The United Nations confirmed today that the President of the Turkish regime, Recep Tayyip Erdogan, bears direct responsibility for the increasing kidnappings and enforced disappearances in Turkey, denouncing the policies pursued by the regime against its opponents.
The Turkish newspaper, Zaman, quoted a report by the international organization presented by the United Nations Panel on Enforced Disappearances at the 48th session of the Human Rights Council, condemning the kidnappings of Turks abroad by the Turkish regime's intelligence service, stressing that they are by their nature a crime against humanity.
The report also denounced Erdogan's press statement on July 5, in which he praised the role of his intelligence service in kidnapping more than 100 people from abroad and forcibly transporting them to Turkey.
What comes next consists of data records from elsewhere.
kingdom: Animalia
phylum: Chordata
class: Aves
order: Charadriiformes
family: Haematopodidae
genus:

The report condemned the increase in cross-border kidnappings that escalated after the 2016 coup attempt, noting that the intelligence services used unidentified aircraft or commercial airlines for these operations.
The report indicated that the victims are held in a secret location for a period ranging between 24 hours and three weeks before their deportation, stressing that canceling the passports of the victims in order to facilitate rapid kidnappings abroad is contrary to international law.
A short film that was published last March highlighted kidnappings carried out by the Turkish regime's intelligence service, increasingly, against opponents in many Turkish cities, especially the capital, Ankara, to be taken to torture centers known as Turkish intelligence farms.
The report includes information on the activities, contacts and cases it examined from May 16 last year to May 21 this year.
More than half of the enforced disappearances were reported to Turkey from Afghanistan, Albania, Azerbaijan, Cambodia, Gabon, Kazakhstan, Kenya, Lebanon, Malaysia, Pakistan, Panama, Uzbekistan and Kosovo.
Turkey has witnessed an increase in the incidence of enforced disappearances since the adoption of the so-called “immunity” law imposed by the Erdogan regime after the coup attempt in July 2016, and its aim is to protect persons or officials who committed crimes and illegal acts while confronting the perpetrators and supporters of the coup attempt.